Dataset records:
** Start **
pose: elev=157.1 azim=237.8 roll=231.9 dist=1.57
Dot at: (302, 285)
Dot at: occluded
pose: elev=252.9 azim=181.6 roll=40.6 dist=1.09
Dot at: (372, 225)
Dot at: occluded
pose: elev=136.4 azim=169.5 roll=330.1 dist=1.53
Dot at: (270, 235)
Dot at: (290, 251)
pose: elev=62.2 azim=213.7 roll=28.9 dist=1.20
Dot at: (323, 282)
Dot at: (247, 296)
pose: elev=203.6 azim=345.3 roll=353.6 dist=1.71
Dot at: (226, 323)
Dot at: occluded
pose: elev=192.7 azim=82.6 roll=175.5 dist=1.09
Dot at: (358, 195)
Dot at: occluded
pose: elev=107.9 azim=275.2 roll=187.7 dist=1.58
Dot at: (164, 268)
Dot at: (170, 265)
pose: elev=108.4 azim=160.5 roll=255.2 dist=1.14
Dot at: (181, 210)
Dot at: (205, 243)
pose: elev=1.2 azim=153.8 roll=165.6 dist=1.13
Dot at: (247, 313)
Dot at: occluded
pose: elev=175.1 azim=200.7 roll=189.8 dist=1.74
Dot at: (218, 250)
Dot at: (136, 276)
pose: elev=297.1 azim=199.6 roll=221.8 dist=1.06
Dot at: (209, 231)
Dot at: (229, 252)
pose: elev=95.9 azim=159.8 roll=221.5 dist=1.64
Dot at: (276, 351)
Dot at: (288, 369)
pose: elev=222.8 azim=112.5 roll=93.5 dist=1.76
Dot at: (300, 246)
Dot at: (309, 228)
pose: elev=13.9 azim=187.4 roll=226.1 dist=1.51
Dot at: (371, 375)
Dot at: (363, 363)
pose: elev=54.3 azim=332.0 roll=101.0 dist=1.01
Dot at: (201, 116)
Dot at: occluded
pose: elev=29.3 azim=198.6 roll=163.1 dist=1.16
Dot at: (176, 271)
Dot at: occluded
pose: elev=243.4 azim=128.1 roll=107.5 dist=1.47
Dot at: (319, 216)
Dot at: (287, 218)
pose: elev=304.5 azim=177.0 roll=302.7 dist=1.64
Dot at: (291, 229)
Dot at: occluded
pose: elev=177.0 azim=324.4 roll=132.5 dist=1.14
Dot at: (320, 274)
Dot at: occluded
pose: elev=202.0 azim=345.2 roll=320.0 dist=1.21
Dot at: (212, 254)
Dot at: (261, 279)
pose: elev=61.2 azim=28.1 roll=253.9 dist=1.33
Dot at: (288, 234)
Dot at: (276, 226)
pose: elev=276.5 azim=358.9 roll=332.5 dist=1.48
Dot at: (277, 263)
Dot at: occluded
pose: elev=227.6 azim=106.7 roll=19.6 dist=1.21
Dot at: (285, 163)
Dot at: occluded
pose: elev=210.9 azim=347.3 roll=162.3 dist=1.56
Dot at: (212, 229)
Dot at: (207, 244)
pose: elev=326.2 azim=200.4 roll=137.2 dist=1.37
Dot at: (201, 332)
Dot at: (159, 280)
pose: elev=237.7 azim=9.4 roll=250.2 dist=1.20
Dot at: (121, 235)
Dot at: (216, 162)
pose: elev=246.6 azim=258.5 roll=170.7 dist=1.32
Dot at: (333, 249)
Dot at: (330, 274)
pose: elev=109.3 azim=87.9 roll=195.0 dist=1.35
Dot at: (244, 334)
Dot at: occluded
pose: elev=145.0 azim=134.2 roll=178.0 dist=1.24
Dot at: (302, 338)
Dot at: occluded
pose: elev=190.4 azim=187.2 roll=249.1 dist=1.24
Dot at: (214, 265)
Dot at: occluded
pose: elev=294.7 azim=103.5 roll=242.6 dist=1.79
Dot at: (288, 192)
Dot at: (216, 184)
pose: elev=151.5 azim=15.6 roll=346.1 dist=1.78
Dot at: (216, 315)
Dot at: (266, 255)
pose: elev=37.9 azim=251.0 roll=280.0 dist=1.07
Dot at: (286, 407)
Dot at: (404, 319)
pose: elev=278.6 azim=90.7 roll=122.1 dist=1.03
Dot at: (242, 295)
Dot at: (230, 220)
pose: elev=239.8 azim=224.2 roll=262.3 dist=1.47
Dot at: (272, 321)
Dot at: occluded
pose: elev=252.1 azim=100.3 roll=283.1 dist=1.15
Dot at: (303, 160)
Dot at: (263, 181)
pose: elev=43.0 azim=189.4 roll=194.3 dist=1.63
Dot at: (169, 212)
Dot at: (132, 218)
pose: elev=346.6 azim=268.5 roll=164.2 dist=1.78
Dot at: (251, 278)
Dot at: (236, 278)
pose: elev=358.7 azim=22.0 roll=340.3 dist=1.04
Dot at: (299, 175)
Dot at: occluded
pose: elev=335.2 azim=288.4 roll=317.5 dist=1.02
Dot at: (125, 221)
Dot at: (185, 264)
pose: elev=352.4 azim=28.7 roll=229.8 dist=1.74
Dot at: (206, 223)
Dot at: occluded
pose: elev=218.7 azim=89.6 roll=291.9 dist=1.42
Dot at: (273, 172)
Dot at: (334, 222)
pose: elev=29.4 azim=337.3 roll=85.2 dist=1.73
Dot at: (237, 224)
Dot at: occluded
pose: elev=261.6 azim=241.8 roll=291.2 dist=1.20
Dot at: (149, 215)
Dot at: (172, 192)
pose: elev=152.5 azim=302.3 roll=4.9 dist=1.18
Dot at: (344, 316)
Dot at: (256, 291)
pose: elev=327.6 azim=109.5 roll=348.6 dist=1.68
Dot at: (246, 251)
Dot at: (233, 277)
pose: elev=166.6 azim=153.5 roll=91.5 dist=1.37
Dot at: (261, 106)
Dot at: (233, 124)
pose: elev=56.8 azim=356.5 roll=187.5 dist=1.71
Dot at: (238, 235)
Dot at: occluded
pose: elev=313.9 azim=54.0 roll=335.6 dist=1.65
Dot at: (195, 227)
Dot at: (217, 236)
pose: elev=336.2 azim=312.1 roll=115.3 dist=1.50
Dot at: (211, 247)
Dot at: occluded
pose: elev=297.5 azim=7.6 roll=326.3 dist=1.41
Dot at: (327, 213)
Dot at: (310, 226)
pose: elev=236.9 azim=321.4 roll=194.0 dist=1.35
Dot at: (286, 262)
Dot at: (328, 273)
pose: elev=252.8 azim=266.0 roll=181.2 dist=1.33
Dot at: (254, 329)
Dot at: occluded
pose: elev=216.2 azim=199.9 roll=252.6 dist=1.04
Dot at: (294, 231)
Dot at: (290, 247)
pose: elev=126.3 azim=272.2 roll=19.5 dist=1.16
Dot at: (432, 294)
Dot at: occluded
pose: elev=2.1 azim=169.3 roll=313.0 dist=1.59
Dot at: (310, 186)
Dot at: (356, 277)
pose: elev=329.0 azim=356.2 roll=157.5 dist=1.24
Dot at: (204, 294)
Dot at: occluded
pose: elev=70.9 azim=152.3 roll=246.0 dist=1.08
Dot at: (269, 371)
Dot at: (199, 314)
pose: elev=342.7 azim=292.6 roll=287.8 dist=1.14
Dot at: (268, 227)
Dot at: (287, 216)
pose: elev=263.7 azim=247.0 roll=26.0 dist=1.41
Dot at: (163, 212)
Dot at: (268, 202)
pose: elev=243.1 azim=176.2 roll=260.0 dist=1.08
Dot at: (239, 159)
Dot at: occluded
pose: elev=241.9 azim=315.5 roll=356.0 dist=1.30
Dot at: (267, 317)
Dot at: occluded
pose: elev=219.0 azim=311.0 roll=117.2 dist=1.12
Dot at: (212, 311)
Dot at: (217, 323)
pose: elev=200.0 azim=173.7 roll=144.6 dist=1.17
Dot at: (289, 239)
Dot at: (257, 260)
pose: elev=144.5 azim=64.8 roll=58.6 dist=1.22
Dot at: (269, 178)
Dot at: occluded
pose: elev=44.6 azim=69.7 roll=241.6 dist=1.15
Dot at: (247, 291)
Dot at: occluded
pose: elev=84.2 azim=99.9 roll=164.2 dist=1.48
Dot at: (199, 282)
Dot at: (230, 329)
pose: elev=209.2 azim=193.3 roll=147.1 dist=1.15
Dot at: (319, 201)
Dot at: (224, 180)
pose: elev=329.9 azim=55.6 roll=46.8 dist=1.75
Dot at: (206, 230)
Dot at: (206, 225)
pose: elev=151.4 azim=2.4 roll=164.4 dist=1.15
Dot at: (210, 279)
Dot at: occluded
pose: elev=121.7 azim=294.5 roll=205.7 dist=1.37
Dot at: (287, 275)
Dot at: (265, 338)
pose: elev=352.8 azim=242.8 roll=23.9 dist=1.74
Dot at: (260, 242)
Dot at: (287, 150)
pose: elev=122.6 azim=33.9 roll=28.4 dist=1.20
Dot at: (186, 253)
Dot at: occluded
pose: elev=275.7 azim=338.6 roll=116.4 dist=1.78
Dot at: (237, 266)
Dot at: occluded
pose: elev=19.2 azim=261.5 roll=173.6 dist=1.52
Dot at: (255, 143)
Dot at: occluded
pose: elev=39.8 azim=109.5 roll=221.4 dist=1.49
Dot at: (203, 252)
** End **
Work to do:
Write out everything in the listing above from the line containing "pose: elev=202.0 azim=345.2" down to the line containing "Dot at: (334, 222)", including both of those lines, reproducing each line without any change.

Correct answer:
pose: elev=202.0 azim=345.2 roll=320.0 dist=1.21
Dot at: (212, 254)
Dot at: (261, 279)
pose: elev=61.2 azim=28.1 roll=253.9 dist=1.33
Dot at: (288, 234)
Dot at: (276, 226)
pose: elev=276.5 azim=358.9 roll=332.5 dist=1.48
Dot at: (277, 263)
Dot at: occluded
pose: elev=227.6 azim=106.7 roll=19.6 dist=1.21
Dot at: (285, 163)
Dot at: occluded
pose: elev=210.9 azim=347.3 roll=162.3 dist=1.56
Dot at: (212, 229)
Dot at: (207, 244)
pose: elev=326.2 azim=200.4 roll=137.2 dist=1.37
Dot at: (201, 332)
Dot at: (159, 280)
pose: elev=237.7 azim=9.4 roll=250.2 dist=1.20
Dot at: (121, 235)
Dot at: (216, 162)
pose: elev=246.6 azim=258.5 roll=170.7 dist=1.32
Dot at: (333, 249)
Dot at: (330, 274)
pose: elev=109.3 azim=87.9 roll=195.0 dist=1.35
Dot at: (244, 334)
Dot at: occluded
pose: elev=145.0 azim=134.2 roll=178.0 dist=1.24
Dot at: (302, 338)
Dot at: occluded
pose: elev=190.4 azim=187.2 roll=249.1 dist=1.24
Dot at: (214, 265)
Dot at: occluded
pose: elev=294.7 azim=103.5 roll=242.6 dist=1.79
Dot at: (288, 192)
Dot at: (216, 184)
pose: elev=151.5 azim=15.6 roll=346.1 dist=1.78
Dot at: (216, 315)
Dot at: (266, 255)
pose: elev=37.9 azim=251.0 roll=280.0 dist=1.07
Dot at: (286, 407)
Dot at: (404, 319)
pose: elev=278.6 azim=90.7 roll=122.1 dist=1.03
Dot at: (242, 295)
Dot at: (230, 220)
pose: elev=239.8 azim=224.2 roll=262.3 dist=1.47
Dot at: (272, 321)
Dot at: occluded
pose: elev=252.1 azim=100.3 roll=283.1 dist=1.15
Dot at: (303, 160)
Dot at: (263, 181)
pose: elev=43.0 azim=189.4 roll=194.3 dist=1.63
Dot at: (169, 212)
Dot at: (132, 218)
pose: elev=346.6 azim=268.5 roll=164.2 dist=1.78
Dot at: (251, 278)
Dot at: (236, 278)
pose: elev=358.7 azim=22.0 roll=340.3 dist=1.04
Dot at: (299, 175)
Dot at: occluded
pose: elev=335.2 azim=288.4 roll=317.5 dist=1.02
Dot at: (125, 221)
Dot at: (185, 264)
pose: elev=352.4 azim=28.7 roll=229.8 dist=1.74
Dot at: (206, 223)
Dot at: occluded
pose: elev=218.7 azim=89.6 roll=291.9 dist=1.42
Dot at: (273, 172)
Dot at: (334, 222)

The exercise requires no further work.